**WRITTEN TASK**
Each line in these records that contains "every" counts once. Give the number only.

**STUDY MATERIAL**

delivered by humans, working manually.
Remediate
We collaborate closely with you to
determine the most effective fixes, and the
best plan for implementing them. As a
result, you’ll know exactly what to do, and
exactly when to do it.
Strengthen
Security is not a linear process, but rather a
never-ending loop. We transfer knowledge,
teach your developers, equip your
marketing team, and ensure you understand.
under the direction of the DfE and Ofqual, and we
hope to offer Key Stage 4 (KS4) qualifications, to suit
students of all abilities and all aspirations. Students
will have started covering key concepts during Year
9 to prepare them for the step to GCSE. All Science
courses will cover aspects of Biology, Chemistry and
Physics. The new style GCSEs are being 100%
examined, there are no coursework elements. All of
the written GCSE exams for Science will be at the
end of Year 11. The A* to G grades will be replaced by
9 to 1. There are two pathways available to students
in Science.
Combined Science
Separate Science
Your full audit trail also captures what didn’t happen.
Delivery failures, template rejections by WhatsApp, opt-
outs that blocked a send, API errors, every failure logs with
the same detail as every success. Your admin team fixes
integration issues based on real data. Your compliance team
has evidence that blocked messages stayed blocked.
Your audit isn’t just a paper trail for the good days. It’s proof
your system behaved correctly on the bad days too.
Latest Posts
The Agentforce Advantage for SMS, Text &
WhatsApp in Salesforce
* * *
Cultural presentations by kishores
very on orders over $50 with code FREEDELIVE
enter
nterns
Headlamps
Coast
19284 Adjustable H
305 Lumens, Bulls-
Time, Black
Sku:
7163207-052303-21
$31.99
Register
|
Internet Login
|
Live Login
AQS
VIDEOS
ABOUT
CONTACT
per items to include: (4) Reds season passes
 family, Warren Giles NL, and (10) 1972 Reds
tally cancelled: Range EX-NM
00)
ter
* * *
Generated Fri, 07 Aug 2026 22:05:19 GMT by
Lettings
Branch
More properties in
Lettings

**SOLUTION BELOW**
2